Une autre politique susceptible de desservir la sécurité transatlantique – à la fois de manière directe, et en éloignant encore davantage l’Amérique de ses alliés – réside en ce que Trump refuse de certifier l’accord sur le nucléaire iranien. Bien que cet accord ne résolve pas directement tous les aspects liés au comportement déstabilisant de l’Iran, notamment ses menaces à l’encontre d’Israël, l’UE – de même que toute la communauté internationale – demeure convaincue de la nécessité de l’accord pour bâtir un engagement constructif auprès de l’Iran dans ces domaines.

En matière de commerce, les suspicions voire le rejet de Trump face aux accords commerciaux internationaux ont créé un large vide politique, que d’autres pays – notamment la Chine – s’empresseront de combler. Trump ne cessant de vanter son approche commerciale nationaliste, les partenaires de l’Amérique cherchent à approfondir leurs relations les uns avec les autres. L’accord récemment finalisé entre le Japon et l’UE – qui représente davantage d’échanges commerciaux que la Chine et les États-Unis combinés – sera le plus grand accord commercial au monde.

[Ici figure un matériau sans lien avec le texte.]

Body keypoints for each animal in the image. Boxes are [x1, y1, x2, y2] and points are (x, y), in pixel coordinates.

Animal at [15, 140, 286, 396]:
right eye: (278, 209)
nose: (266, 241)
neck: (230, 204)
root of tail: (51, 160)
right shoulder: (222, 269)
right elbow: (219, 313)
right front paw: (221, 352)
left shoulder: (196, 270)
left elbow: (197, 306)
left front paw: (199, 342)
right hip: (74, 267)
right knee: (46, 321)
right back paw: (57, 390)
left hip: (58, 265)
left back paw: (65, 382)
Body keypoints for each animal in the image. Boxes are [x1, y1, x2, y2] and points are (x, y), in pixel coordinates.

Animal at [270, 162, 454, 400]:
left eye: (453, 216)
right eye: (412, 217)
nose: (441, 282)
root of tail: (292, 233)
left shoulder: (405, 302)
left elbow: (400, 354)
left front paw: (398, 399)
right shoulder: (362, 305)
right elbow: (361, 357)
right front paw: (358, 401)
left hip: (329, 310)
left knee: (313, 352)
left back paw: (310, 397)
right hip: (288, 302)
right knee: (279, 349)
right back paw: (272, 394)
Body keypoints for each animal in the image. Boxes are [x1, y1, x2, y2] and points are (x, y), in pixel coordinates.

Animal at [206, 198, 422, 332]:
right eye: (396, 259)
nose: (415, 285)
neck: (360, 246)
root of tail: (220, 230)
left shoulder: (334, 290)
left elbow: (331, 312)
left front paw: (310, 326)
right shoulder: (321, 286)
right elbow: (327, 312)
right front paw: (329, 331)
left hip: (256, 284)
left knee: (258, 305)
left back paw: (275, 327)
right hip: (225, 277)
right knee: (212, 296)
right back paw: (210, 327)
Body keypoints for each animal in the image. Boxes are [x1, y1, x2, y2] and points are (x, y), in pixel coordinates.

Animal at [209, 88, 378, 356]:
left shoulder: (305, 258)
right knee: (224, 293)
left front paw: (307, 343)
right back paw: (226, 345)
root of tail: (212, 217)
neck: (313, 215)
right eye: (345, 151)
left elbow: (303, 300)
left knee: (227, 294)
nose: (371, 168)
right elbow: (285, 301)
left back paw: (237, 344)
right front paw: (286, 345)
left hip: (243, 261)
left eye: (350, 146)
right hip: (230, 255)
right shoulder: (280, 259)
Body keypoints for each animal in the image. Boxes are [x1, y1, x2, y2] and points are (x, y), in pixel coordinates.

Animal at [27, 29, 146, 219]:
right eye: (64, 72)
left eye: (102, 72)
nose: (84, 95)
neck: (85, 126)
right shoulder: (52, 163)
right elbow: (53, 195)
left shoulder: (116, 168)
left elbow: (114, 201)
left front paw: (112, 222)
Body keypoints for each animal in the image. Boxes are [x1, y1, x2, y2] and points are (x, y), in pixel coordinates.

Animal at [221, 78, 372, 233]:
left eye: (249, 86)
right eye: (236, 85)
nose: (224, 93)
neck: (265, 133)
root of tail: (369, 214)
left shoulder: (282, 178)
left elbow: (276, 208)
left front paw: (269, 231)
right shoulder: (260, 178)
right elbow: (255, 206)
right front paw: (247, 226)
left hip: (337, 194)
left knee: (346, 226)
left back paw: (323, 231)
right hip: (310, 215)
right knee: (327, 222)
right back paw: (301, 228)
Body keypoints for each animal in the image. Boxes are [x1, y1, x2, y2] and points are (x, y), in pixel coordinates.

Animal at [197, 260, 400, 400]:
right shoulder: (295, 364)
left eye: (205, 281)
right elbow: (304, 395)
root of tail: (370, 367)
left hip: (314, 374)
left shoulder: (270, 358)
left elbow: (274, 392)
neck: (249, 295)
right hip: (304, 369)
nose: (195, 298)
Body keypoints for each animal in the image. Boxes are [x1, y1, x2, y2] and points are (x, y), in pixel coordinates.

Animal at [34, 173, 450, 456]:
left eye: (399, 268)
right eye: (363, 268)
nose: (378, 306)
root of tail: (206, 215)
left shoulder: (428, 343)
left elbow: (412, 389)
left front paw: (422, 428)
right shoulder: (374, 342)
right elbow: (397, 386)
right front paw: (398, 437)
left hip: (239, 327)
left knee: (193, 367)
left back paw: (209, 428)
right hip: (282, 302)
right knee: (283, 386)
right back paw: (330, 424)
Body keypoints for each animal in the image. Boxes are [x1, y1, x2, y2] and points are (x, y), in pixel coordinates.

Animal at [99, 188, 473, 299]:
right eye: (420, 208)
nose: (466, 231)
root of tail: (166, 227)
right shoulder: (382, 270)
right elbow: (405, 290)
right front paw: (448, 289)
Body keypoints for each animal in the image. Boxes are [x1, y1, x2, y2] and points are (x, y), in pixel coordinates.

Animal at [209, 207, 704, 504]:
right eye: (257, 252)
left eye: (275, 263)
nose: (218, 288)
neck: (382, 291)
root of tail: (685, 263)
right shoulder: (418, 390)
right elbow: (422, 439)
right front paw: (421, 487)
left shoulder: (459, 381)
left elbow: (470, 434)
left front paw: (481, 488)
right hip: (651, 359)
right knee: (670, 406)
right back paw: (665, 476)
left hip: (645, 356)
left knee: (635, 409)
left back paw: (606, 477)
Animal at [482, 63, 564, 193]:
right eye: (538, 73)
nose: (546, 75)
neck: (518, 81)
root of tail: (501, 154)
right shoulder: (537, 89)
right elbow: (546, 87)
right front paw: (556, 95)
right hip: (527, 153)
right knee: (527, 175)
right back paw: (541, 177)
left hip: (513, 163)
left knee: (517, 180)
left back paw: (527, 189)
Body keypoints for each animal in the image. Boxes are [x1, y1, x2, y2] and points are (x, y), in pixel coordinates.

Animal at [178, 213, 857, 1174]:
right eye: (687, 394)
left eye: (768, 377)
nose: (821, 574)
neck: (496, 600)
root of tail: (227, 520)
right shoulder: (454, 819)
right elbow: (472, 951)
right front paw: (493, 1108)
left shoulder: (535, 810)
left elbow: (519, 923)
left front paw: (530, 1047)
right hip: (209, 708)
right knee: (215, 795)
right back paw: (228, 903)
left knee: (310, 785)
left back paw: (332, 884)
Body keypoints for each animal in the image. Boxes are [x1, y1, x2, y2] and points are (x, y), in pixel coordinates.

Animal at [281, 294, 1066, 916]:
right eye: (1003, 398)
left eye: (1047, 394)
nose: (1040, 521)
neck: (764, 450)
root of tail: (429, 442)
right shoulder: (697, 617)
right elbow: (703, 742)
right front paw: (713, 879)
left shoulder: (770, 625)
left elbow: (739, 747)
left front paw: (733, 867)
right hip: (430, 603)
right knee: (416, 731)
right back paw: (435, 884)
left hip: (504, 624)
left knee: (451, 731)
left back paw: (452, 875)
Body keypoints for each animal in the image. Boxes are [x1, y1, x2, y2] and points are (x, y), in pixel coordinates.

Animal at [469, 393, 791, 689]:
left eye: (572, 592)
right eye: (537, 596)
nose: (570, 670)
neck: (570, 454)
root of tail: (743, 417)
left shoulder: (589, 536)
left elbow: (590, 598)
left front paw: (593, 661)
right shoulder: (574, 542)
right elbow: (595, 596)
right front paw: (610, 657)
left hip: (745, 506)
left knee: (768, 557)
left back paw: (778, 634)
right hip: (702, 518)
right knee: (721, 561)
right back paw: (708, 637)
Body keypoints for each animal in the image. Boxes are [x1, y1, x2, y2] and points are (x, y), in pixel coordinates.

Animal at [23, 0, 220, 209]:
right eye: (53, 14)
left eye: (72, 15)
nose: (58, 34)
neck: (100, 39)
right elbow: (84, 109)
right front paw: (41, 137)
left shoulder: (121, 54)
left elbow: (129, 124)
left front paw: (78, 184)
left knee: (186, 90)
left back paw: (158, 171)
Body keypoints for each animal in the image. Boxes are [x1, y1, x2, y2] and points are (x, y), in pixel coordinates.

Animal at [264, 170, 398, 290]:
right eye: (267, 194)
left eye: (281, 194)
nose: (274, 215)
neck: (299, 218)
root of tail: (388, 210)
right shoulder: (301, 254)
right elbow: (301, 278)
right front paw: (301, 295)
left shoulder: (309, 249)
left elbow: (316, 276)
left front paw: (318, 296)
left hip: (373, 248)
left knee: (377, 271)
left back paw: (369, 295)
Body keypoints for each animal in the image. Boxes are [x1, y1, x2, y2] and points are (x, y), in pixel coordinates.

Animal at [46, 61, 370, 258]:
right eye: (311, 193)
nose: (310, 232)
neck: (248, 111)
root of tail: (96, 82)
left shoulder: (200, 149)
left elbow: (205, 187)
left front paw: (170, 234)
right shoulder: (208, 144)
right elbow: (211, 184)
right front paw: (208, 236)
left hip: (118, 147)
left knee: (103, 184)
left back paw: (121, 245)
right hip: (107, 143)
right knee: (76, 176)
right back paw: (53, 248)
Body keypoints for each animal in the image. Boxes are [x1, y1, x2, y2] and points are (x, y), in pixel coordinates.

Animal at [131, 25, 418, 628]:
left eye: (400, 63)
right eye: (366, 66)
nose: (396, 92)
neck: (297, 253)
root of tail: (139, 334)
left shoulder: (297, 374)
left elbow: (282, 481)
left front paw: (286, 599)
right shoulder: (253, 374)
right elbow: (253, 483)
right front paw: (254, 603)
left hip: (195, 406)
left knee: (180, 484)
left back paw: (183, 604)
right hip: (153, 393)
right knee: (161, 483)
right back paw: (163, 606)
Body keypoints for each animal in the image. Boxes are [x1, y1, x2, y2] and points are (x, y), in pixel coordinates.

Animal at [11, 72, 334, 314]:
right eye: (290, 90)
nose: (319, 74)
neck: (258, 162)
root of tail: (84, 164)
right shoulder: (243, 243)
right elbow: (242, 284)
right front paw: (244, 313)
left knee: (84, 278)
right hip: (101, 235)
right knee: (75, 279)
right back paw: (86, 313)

Les implications géostratégiques de cette tendance ne doivent pas être sous-estimées. Si Trump s’entête sur la voie du protectionnisme, les partenaires commerciaux de l’Amérique lanceront la contre-attaque. Toute sanction américaine contre les exportations d’acier de l’UE, par exemple, entraînerait certainement des représailles rapides de la part de l’UE, et ces conflits commerciaux affecteraient les relations dans d’autres domaines.

Intervient ensuite la question du changement climatique. Trump a choisi de faire sortir les États-Unis de l’accord climatique 2015 de Paris. Par opposition, l’UE considère l’action climatique comme l’une de ses priorités, non seulement pour d’évidentes raisons écologiques, sociales et économiques, mais également aux fins d’une politique étrangère et de sécurité globale. En effet, la nature incontrôlable du changement climatique entraînera inévitablement des migrations de masse, notamment en provenance de régions climatiquement vulnérables telles que l’Afrique.

Les États-Unis se démarquant comme le plus grand pollueur planétaire de toute l’histoire, l’adoption par Trump de politiques destructrices du climat, comme son soutien aux industries américaines du charbon et du ciment, aura nécessairement des conséquences mondiales. Et contrairement à ce qu’affirme Trump, ces conséquences seront défavorables pour la compétitivité future de l’Amérique. Sans surprise, les entreprises américaines axées sur l’avenir, comme Tesla, s’opposent à ce dangereux cap politique.

L’UE doit comprendre que dans les prochaines années, les États-Unis ne seront plus un partenaire aussi fiable que celui qu’ils ont été depuis la fin de la Deuxième Guerre mondiale, et elle devra s’adapter en conséquence. Certes, Trump ne sera pas toujours président, et les liens qui unissent l’Amérique à l’Europe lui survivront. L’UE et les États-Unis demeurent l’un pour l’autre les partenaires économiques et de sécurité les plus importants, et cette réalité rapprochera les rapprochera sans doute à l’issue de la présidence Trump. Mais dans l’attente, l’UE doit faire le nécessaire pour préserver ses propres intérêts sur la scène mondiale – avec ou sans les États-Unis.